■ What to do:
Please print every line of text from the entries below without changing any of it, and leave the pictures out of your answer.

(Beginning of Records provided)

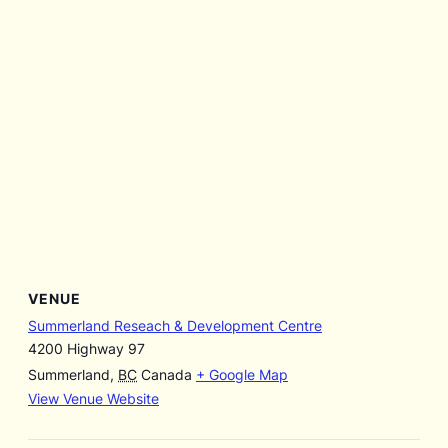
VENUE
Summerland Reseach & Development Centre
4200 Highway 97
Summerland
,
BC
Canada
+ Google Map
View Venue Website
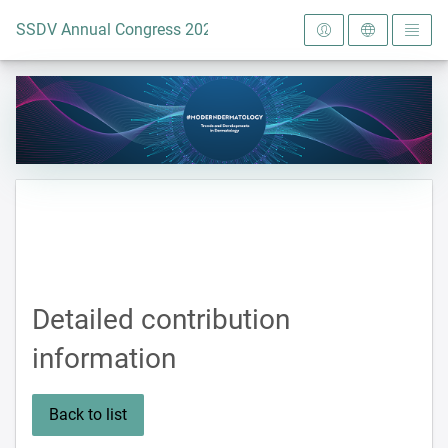
To the homepage
SSDV Annual Congress 2024
Detailed contribution
information
Back to list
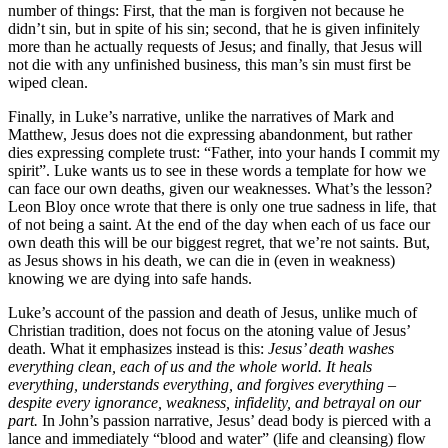
number of things: First, that the man is forgiven not because he
didn’t sin, but in spite of his sin; second, that he is given infinitely
more than he actually requests of Jesus; and finally, that Jesus will
not die with any unfinished business, this man’s sin must first be
wiped clean.
Finally, in Luke’s narrative, unlike the narratives of Mark and
Matthew, Jesus does not die expressing abandonment, but rather
dies expressing complete trust: “Father, into your hands I commit my
spirit”. Luke wants us to see in these words a template for how we
can face our own deaths, given our weaknesses. What’s the lesson?
Leon Bloy once wrote that there is only one true sadness in life, that
of not being a saint. At the end of the day when each of us face our
own death this will be our biggest regret, that we’re not saints. But,
as Jesus shows in his death, we can die in (even in weakness)
knowing we are dying into safe hands.
Luke’s account of the passion and death of Jesus, unlike much of
Christian tradition, does not focus on the atoning value of Jesus’
death. What it emphasizes instead is this:
Jesus’ death washes
everything clean, each of us and the whole world. It heals
everything, understands everything, and forgives everything –
despite every ignorance, weakness, infidelity, and betrayal on our
part.
In John’s passion narrative, Jesus’ dead body is pierced with a
lance and immediately “blood and water” (life and cleansing) flow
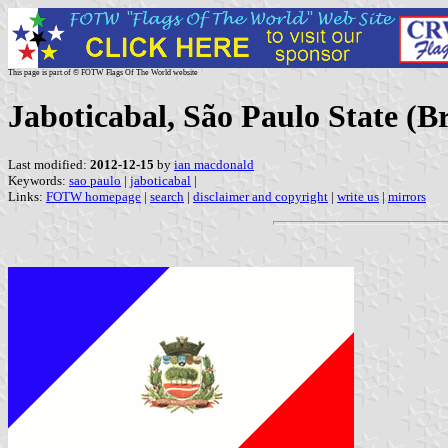
This page is part of © FOTW Flags Of The World website
Jaboticabal, São Paulo State (Br
Last modified:
2012-12-15
by
ian macdonald
Keywords:
sao paulo
|
jaboticabal
|
Links:
FOTW homepage
|
search
|
disclaimer and copyright
|
write us
|
mirrors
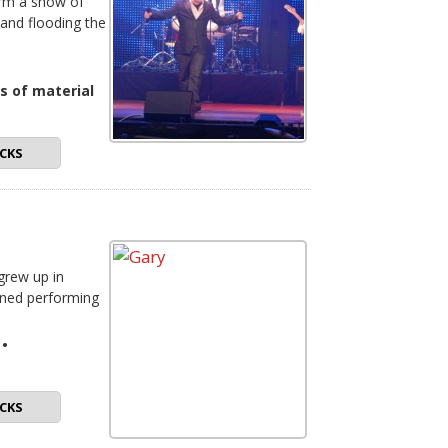
orm a show of
 and flooding the
s of material
CKS
 grew up in
oned performing
•
CKS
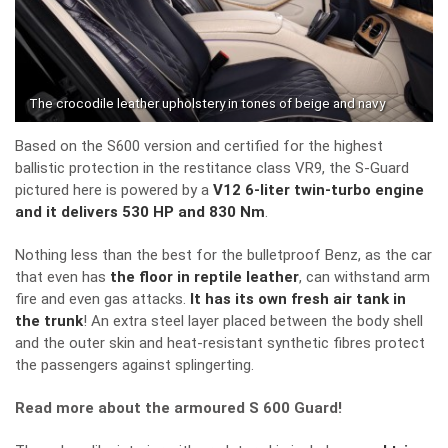
The crocodile leather upholstery in tones of beige and navy
Based on the S600 version and certified for the highest
ballistic protection in the restitance class VR9, the S-Guard
pictured here is powered by a
V12 6-liter twin-turbo engine
and it delivers 530 HP and 830 Nm
.
Nothing less than the best for the bulletproof Benz, as the car
that even has
the floor in reptile leather
, can withstand arm
fire and even gas attacks.
It has its own fresh air tank in
the trunk
! An extra steel layer placed between the body shell
and the outer skin and heat-resistant synthetic fibres protect
the passengers against splingerting.
Read more about the armoured S 600 Guard!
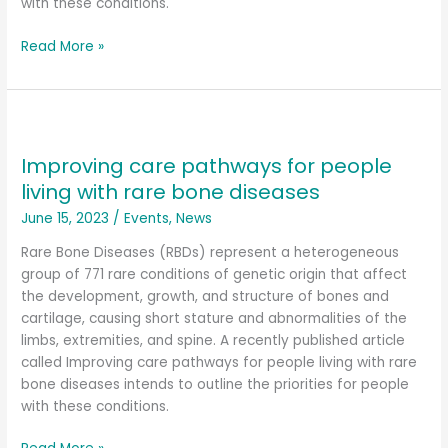
with these conditions.
Read More »
Improving
care
Improving care pathways for people
pathways
for
living with rare bone diseases
people
June 15, 2023
/
Events
,
News
living
with
Rare Bone Diseases (RBDs) represent a heterogeneous
rare
group of 771 rare conditions of genetic origin that affect
bone
the development, growth, and structure of bones and
diseases
cartilage, causing short stature and abnormalities of the
limbs, extremities, and spine. A recently published article
called Improving care pathways for people living with rare
bone diseases intends to outline the priorities for people
with these conditions.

(End of Records provided)

■ Response area:
VENUE
Summerland Reseach & Development Centre
4200 Highway 97
Summerland
,
BC
Canada
+ Google Map
View Venue Website
To the homepage
SSDV Annual Congress 2024
Detailed contribution
information
Back to list
number of things: First, that the man is forgiven not because he
didn’t sin, but in spite of his sin; second, that he is given infinitely
more than he actually requests of Jesus; and finally, that Jesus will
not die with any unfinished business, this man’s sin must first be
wiped clean.
Finally, in Luke’s narrative, unlike the narratives of Mark and
Matthew, Jesus does not die expressing abandonment, but rather
dies expressing complete trust: “Father, into your hands I commit my
spirit”. Luke wants us to see in these words a template for how we
can face our own deaths, given our weaknesses. What’s the lesson?
Leon Bloy once wrote that there is only one true sadness in life, that
of not being a saint. At the end of the day when each of us face our
own death this will be our biggest regret, that we’re not saints. But,
as Jesus shows in his death, we can die in (even in weakness)
knowing we are dying into safe hands.
Luke’s account of the passion and death of Jesus, unlike much of
Christian tradition, does not focus on the atoning value of Jesus’
death. What it emphasizes instead is this:
Jesus’ death washes
everything clean, each of us and the whole world. It heals
everything, understands everything, and forgives everything –
despite every ignorance, weakness, infidelity, and betrayal on our
part.
In John’s passion narrative, Jesus’ dead body is pierced with a
lance and immediately “blood and water” (life and cleansing) flow
This page is part of © FOTW Flags Of The World website
Jaboticabal, São Paulo State (Br
Last modified:
2012-12-15
by
ian macdonald
Keywords:
sao paulo
|
jaboticabal
|
Links:
FOTW homepage
|
search
|
disclaimer and copyright
|
write us
|
mirrors
orm a show of
 and flooding the
s of material
CKS
 grew up in
oned performing
•
CKS
The crocodile leather upholstery in tones of beige and navy
Based on the S600 version and certified for the highest
ballistic protection in the restitance class VR9, the S-Guard
pictured here is powered by a
V12 6-liter twin-turbo engine
and it delivers 530 HP and 830 Nm
.
Nothing less than the best for the bulletproof Benz, as the car
that even has
the floor in reptile leather
, can withstand arm
fire and even gas attacks.
It has its own fresh air tank in
the trunk
! An extra steel layer placed between the body shell
and the outer skin and heat-resistant synthetic fibres protect
the passengers against splingerting.
Read more about the armoured S 600 Guard!
with these conditions.
Read More »
Improving
care
Improving care pathways for people
pathways
for
living with rare bone diseases
people
June 15, 2023
/
Events
,
News
living
with
Rare Bone Diseases (RBDs) represent a heterogeneous
rare
group of 771 rare conditions of genetic origin that affect
bone
the development, growth, and structure of bones and
diseases
cartilage, causing short stature and abnormalities of the
limbs, extremities, and spine. A recently published article
called Improving care pathways for people living with rare
bone diseases intends to outline the priorities for people
with these conditions.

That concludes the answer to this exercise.